The Daily Show With Jon Stewart Mon – Thurs 11p / 10c
Burka Ban
www.thedailyshow.com
Daily Show
Full Episodes
Political Humor Joke of the Day

 

And yes, in conservative communities of all denominations
(and non-religious ones as well) modest dressing restrictions treat all women
like jezebels, so unendingly sexual and distracting that their figures must be
kept out of sight. Such garb – even if it has different meanings for different
wearers – reinforces a misogynist ideal that puts the burden on women to cover up
rather than men to avert their gaze.

This isn’t meant to equivocate between all patriarchal
fashion or grooming trends – (certainly, styles that are restrictive or unhealthy
are worse than those that are just silly), but to point out that they exist on
a spectrum. Feminists stand up for women at either end of the spectrum even
when both ends do have pernicious
aspects. Yes, we criticize "porn culture" at the same time as excoriating the
"modesty movement." But then we should also support women kicked off airplanes
for wearing outfits deemed too skimpy – and rush to defend women denied jobs
because they choose to wear the hijab.

Just because feminists acknowledge the problematic roots of
a practice doesn’t mean that we can, or want, to bully it away. The way humans
dress is an extension of our self-expression, our identity and an indication of
how we align ourselves in terms of community norms and expectations. Attacks on
individual clothing or grooming choices often feel deeply personal and can put
people on the defensive.

The truth is, rarely will clothing choices not be loaded,
complex and full of contradictions – here in the US we have cheerleaders and
beauty queens in suggestive outfits who wear chastity rings, and religious
women who accent their modest clothing with perfume and Botox while toting a
copy of Gender Trouble. Oppressive
mainstream beauty standards may make modest clothing appealing, while
puritanical religious customs may spur women to express their sexuality by
stripping down. It’s not so easy to reject patriarchal standards in their entirety
– if we didn’t shave, wax, or wear makeup (or at times, conceal the fact that we don’t) in strategic ways, we may well have a
much harder time taken seriously by the world (except if the world were a
hippie commune).

Open, nonjudgmental discussion of these complexities may
lead some women to turn towards comfort and away from custom–ditch their high
heels or experiment with less modest clothing. But at the end of the day,
different women have different reactions to what they wear. The feminist group Ni
Putes Ni Soumises and other
Muslim women have taken a convincingly strong stance against the burqa

while some burqa wearers say it’s
a choice they make freely
. Many women get a rush of happiness from high
heels while other women curse them and wish their workplace was more accepting
of less chic footwear.

That doesn’t mean we should throw up our hands and refuse to
examine the meaning and history of clothing styles and fashion expectations – we
should. It’s important to note which styles of dressing get women rewarded in
patriarchal societies and why. But when we do delve, we should delve holistically,
not focus mono-maniacally on habits-literally-of other women.
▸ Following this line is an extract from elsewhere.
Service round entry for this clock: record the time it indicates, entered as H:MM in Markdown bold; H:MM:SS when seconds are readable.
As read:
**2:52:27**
Reproductive rights advocates strive for a society where
choice means getting rid of social and legal obstacles to reproductive health
access instead of criticizing women’s individual reproductive decisions.
When feminists talk about clothing we try to focus on getting rid of the
gender, race and class expectations that feed into the way we dress and how we judge
women’s appearance.
We need to continue to target the pressure, coercion,
and legal and social compulsion that affects women, not women themselves. And
imposing laws that regulate clothing does not accomplish that goal, but curtails
women’s freedom even more seriously.